═══ Textabschnitt

DANIEL SCHLÄPPI: 'Die Essenz in der Musik' Hot
Nico Steckelberg
04. März 2013
Interview
Interview-Partner
Einleitung
Der Schweizer Jazz-Produzent und Bassist Daniel Schläppi zählt zu den schöpferischsten Köpfen seines Genres. Dabei ist seine Musik stärker durch Intuition geprägt denn durch Kopflastigkeit. Im nachfolgenden Hörspiegel-Interview spricht Schläppi über die Zusammenarbeit mit Marc Copland. Er erklärt, worin der Reiz des Ungeplanten liegt, wie es zu einer Schnittmenge zwischen Chirurgie und Jazz kommen kann und weshalb Duos keine Hyper-Egos vertragen.

══════
═══ Informationen

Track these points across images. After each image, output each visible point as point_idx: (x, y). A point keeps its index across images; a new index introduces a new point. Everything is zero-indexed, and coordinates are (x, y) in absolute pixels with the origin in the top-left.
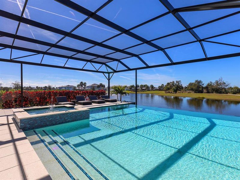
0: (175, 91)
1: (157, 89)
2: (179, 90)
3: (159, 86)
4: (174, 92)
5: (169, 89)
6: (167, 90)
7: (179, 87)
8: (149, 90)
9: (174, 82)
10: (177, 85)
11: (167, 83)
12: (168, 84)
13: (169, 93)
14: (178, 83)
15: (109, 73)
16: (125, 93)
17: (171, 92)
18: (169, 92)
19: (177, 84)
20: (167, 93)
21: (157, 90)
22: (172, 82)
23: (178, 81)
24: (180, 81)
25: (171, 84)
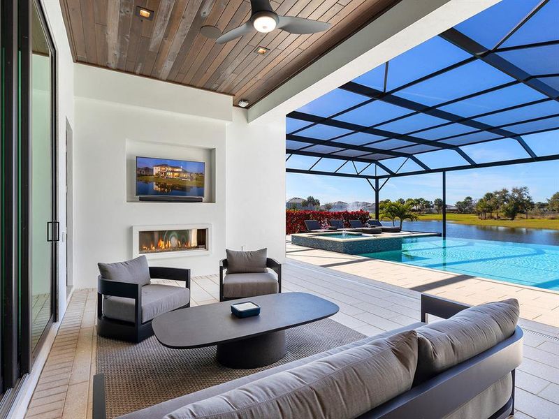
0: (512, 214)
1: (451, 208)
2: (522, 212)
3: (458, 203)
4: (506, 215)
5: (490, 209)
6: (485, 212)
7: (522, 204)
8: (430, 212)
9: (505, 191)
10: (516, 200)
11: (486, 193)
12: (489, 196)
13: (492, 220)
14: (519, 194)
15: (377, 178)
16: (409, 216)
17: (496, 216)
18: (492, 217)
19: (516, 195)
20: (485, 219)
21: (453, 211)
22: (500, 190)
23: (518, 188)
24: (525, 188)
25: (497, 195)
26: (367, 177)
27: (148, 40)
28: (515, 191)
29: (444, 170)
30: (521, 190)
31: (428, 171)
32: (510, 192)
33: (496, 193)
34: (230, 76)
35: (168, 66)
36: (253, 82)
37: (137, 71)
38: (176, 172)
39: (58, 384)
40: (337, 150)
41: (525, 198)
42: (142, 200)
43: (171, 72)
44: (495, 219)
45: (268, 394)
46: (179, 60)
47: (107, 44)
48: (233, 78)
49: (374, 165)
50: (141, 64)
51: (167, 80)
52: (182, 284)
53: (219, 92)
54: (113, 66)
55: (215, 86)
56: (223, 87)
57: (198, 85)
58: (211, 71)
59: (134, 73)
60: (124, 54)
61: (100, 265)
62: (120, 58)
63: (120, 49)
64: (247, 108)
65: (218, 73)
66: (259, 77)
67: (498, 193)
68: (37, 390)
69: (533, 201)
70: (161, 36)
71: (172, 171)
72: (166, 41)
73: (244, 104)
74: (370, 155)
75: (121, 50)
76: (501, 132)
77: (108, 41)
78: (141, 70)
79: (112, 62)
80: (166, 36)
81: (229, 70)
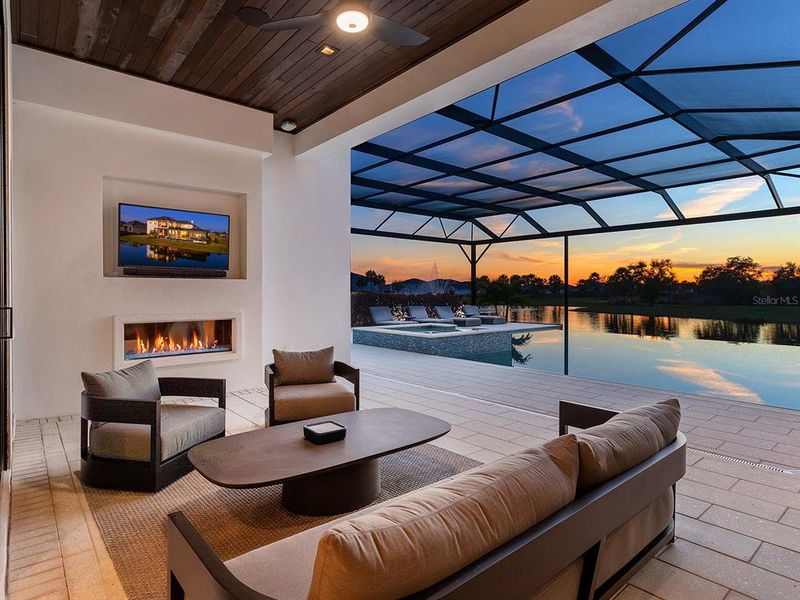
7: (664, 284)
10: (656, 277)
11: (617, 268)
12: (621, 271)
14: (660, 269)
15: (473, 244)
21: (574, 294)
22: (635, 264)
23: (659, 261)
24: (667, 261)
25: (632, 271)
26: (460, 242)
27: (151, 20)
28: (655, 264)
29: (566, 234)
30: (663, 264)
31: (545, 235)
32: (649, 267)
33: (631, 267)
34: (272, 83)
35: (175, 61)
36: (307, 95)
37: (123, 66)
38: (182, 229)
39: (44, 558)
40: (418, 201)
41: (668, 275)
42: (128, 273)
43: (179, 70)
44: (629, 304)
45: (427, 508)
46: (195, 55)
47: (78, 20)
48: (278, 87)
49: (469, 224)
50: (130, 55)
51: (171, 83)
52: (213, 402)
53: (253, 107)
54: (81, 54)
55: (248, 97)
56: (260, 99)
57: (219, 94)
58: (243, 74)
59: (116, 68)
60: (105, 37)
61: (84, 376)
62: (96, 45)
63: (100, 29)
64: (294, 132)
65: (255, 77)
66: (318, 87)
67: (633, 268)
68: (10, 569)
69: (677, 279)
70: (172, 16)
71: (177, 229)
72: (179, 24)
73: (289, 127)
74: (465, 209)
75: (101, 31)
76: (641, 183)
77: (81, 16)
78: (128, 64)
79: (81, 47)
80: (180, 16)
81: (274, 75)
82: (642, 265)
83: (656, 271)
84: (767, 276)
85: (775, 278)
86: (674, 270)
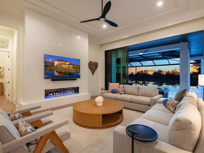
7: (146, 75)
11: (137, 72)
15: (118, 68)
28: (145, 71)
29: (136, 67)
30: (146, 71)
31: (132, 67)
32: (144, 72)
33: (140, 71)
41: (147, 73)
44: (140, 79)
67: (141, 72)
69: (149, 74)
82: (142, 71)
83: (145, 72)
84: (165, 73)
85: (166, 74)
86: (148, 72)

══════
═══ Informationen

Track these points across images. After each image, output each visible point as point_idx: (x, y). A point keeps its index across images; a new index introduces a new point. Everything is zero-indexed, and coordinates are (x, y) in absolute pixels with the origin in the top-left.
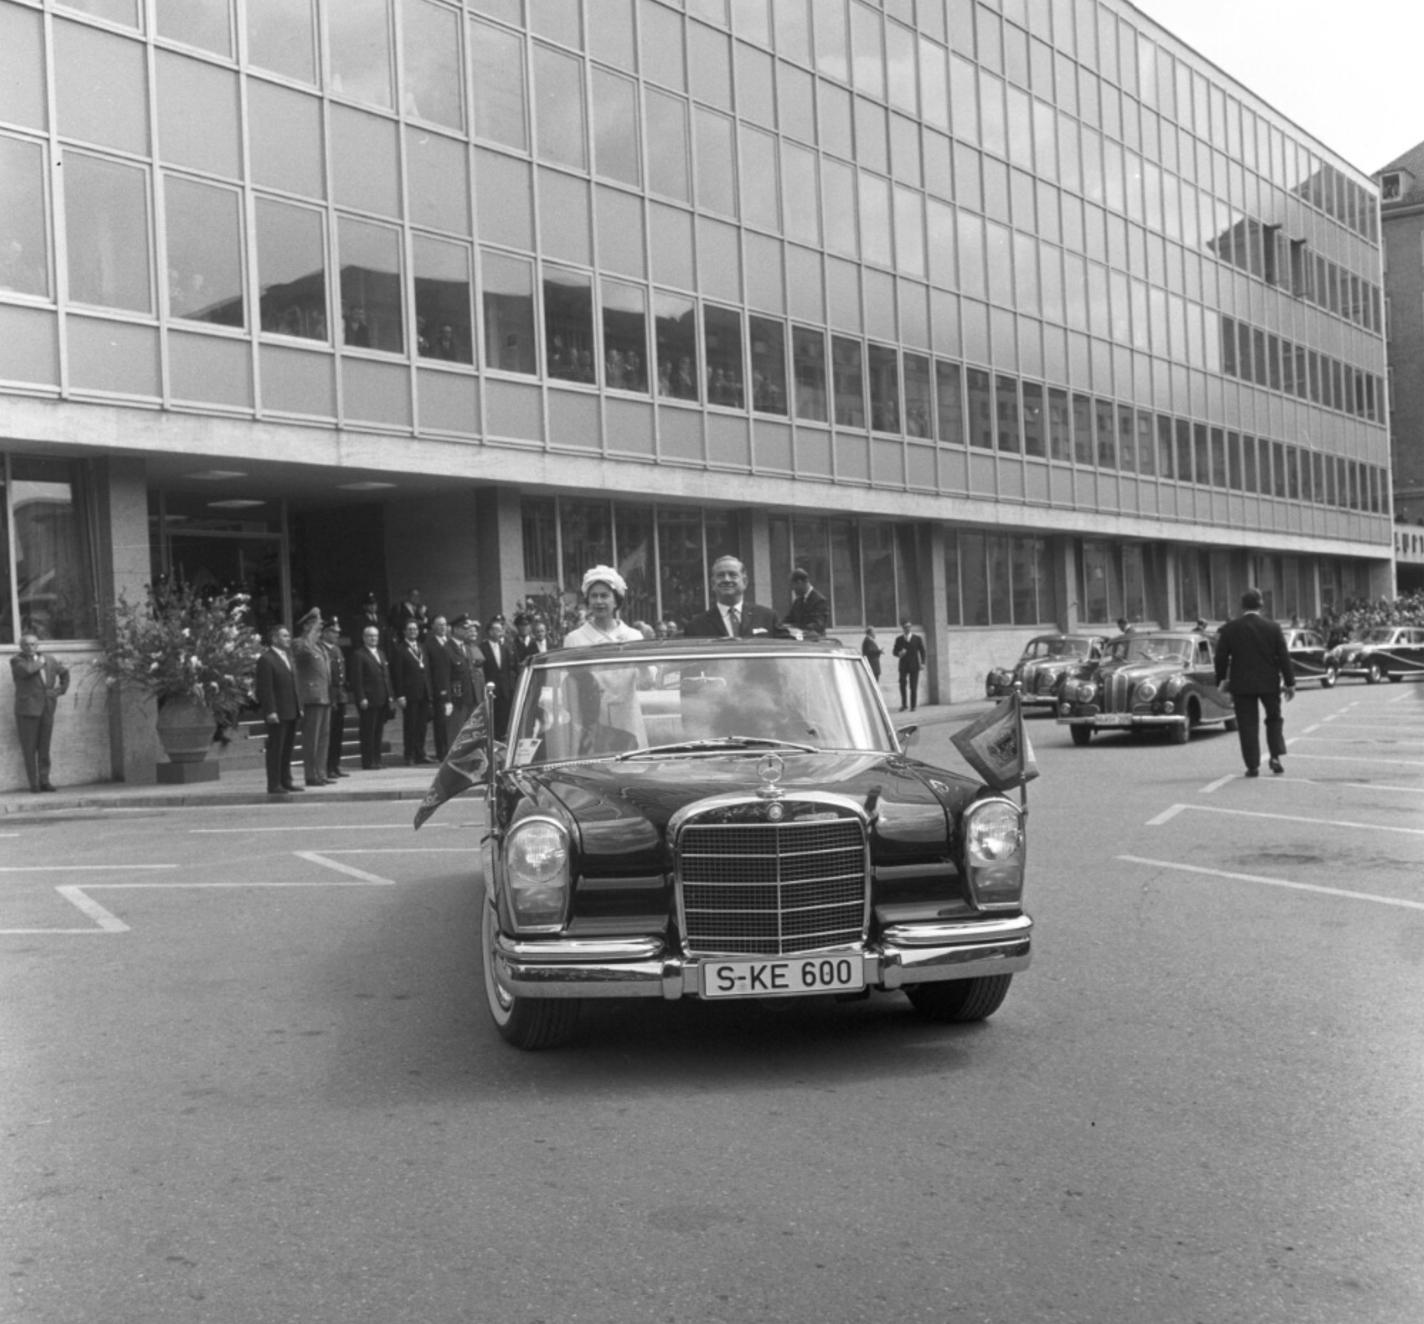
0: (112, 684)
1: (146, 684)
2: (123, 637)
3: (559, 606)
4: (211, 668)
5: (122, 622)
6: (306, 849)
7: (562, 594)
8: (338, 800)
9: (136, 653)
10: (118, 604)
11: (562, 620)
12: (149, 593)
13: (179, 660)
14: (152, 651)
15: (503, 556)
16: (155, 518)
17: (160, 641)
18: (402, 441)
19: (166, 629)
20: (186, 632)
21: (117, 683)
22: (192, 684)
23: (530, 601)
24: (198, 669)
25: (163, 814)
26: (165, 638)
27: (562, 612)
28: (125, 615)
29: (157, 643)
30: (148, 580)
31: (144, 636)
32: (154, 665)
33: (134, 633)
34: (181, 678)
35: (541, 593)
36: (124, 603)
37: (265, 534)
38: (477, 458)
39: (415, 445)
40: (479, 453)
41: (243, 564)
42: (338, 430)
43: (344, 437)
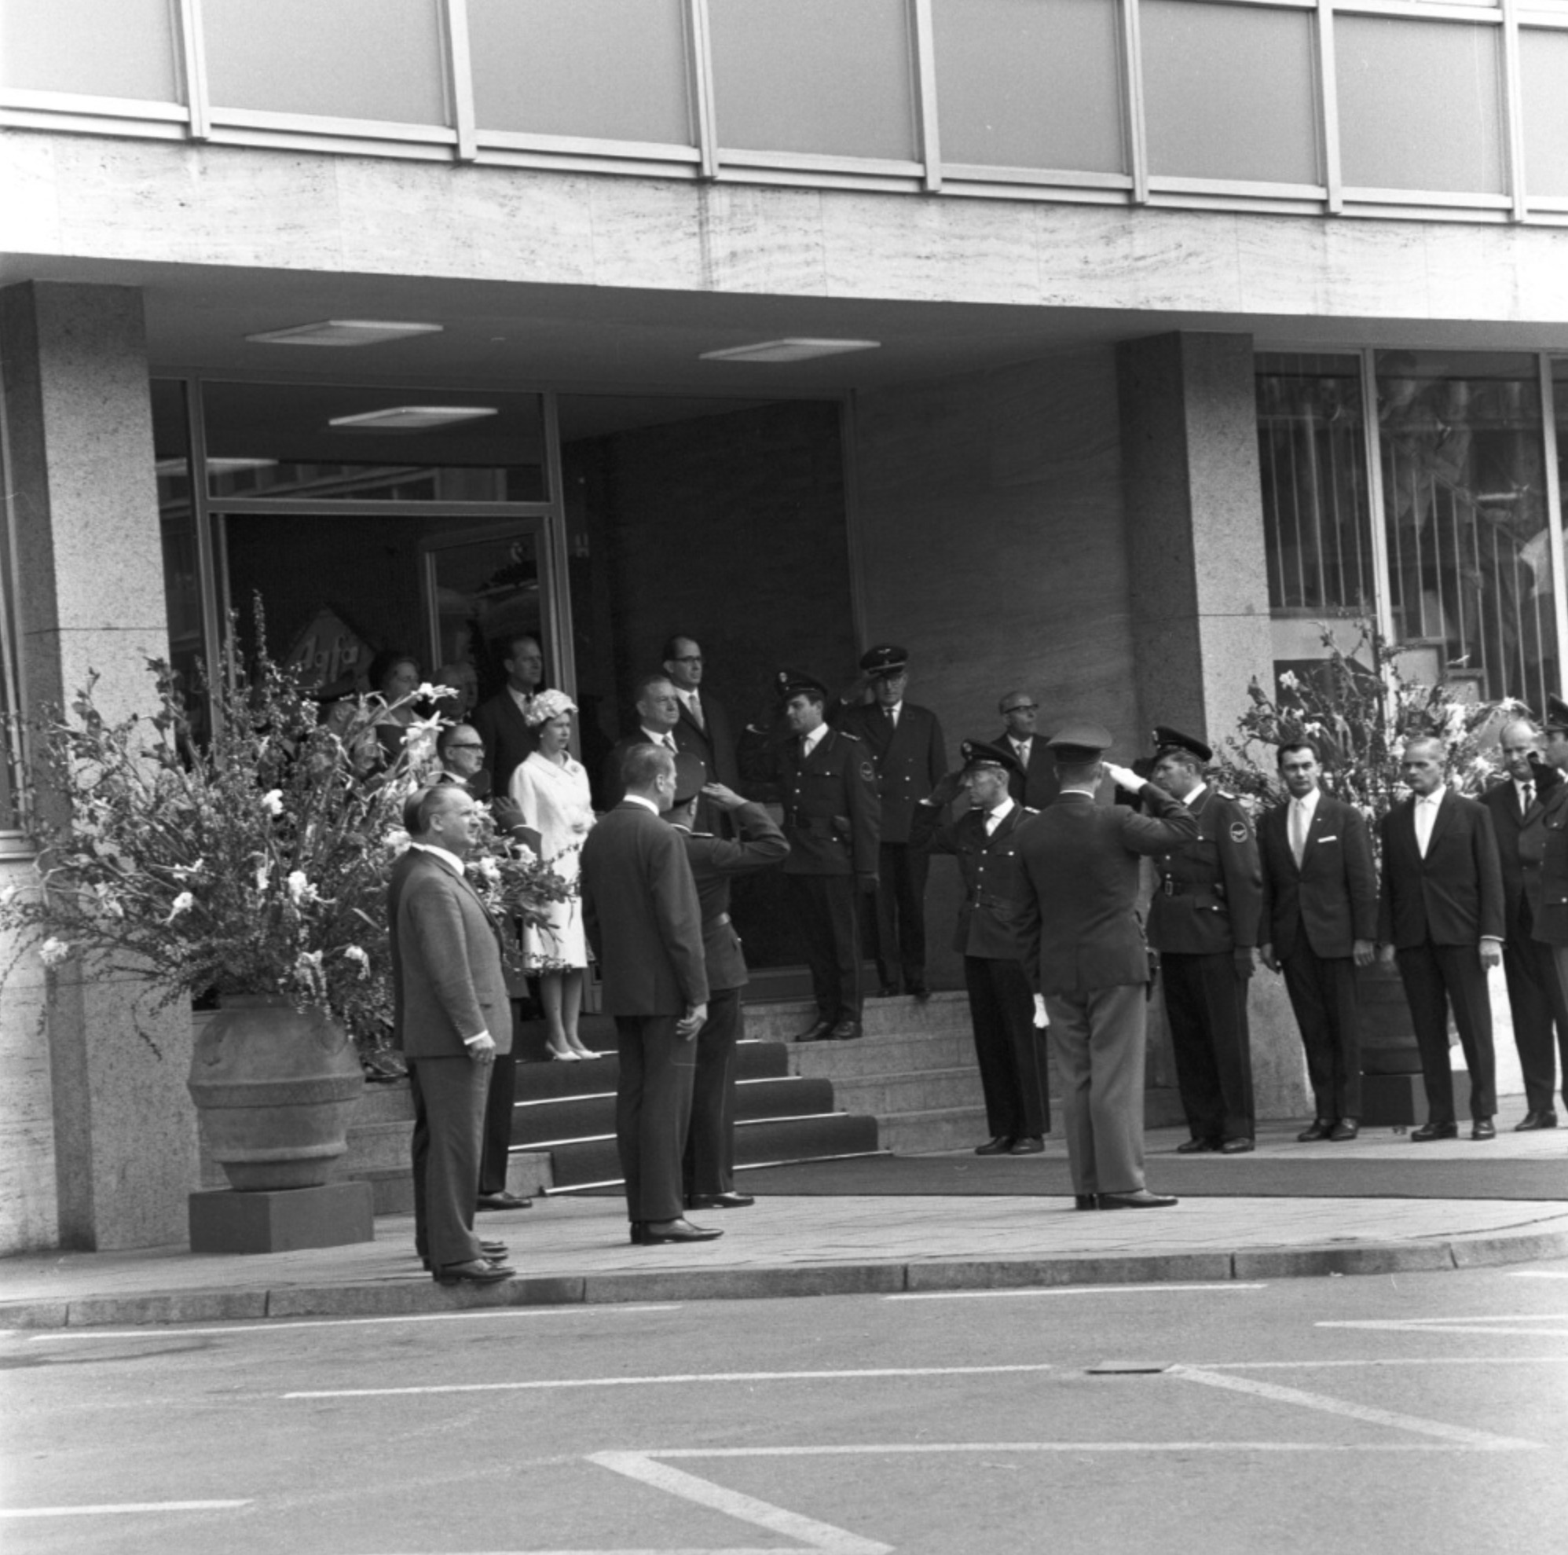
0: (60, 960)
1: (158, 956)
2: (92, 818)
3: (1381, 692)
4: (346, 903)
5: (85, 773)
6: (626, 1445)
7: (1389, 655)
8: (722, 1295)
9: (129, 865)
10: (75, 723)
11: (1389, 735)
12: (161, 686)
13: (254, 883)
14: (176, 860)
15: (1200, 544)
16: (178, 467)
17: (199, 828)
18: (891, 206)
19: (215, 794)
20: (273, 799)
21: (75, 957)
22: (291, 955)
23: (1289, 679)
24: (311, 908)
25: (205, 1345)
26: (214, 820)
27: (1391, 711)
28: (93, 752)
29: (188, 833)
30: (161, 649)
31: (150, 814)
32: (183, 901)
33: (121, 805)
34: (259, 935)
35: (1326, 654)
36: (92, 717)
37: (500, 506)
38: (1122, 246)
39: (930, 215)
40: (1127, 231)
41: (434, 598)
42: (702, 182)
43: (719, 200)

══════
═══ Informationen

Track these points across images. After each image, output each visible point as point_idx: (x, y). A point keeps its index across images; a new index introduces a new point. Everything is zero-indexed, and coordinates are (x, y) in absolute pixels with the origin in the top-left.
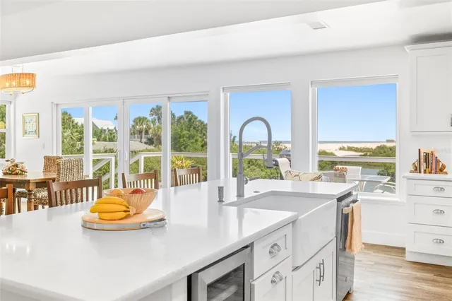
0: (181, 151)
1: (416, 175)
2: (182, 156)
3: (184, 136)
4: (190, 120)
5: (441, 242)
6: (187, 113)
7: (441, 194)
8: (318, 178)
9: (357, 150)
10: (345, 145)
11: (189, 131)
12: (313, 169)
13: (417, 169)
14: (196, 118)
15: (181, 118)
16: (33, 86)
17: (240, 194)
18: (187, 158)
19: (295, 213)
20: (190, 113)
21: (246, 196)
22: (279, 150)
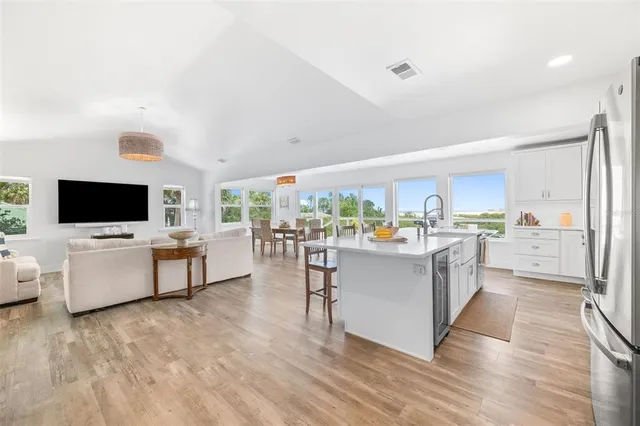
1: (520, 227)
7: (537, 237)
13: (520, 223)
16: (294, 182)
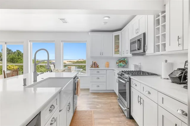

══════

Arbeitsauftrag A: Nenne alle Personen, die im Text über Daniel Schläppi namentlich vorkommen.
Arbeitsauftrag B: Gib aus dem Text über Daniel Schläppi wortgetreu alles von "DANIEL SCHLÄPPI: 'Die" bis hinunter zu "keine Hyper-Egos vertragen." wieder.
Arbeitsauftrag C: Führe den Text über Daniel Schläppi dort weiter, wo er endet.

Ergebnis A:
- Daniel Schläppi
- Nico Steckelberg
- Marc Copland

Ergebnis B:
DANIEL SCHLÄPPI: 'Die Essenz in der Musik' Hot
Nico Steckelberg
04. März 2013
Interview
Interview-Partner
Einleitung
Der Schweizer Jazz-Produzent und Bassist Daniel Schläppi zählt zu den schöpferischsten Köpfen seines Genres. Dabei ist seine Musik stärker durch Intuition geprägt denn durch Kopflastigkeit. Im nachfolgenden Hörspiegel-Interview spricht Schläppi über die Zusammenarbeit mit Marc Copland. Er erklärt, worin der Reiz des Ungeplanten liegt, wie es zu einer Schnittmenge zwischen Chirurgie und Jazz kommen kann und weshalb Duos keine Hyper-Egos vertragen.

Ergebnis C:
Das Interview
Nico Steckelberg (Hörspiegel): Daniel, vielen Dank, dass Du Dir die Zeit für unsere Fragen nimmst. Wenn ich einmal auf die letzten Jahre zurück blicke – 10 Alben in 10 Jahren – dann drängt sich mir die Vermutung auf, dass Du ein viel beschäftigter Mann bist.Daniel Schläppi: Ja, vermutlich schon. Allerdings fehlt es mir an Vergleichen, und mein Alltag ist für mich normal.
Nico Steckelberg (Hörspiegel): Für Dein Jubiläumsalbum „Essentials“ hast Du Dich mit Marc Copland zusammen getan. Warum gerade mit ihm?
Daniel Schläppi: Ein „Jubiläum“ war gar nie geplant. Es ist mir erst später zufällig bewusst geworden, dass ich in den letzten 10 Jahren 10 Alben als Leader, Co-Leader und Produzent herausgebracht habe. Die Zusammenarbeit mit Marc Copland nahm ihren Anfang anlässlich eines Kunststipendiums für ein halbes Jahr New York, das ich 2010 gewonnen habe. Ich wollte in New York ursprünglich ein anderes Projekt realisieren, das sich aber ‒ im Rückblick glücklicherweise ‒ nicht umsetzen liess. Genau zum richtigen Zeitpunkt hörte ich dann Marc Copland im Trio im Birdland, was mich absolut faszinierte.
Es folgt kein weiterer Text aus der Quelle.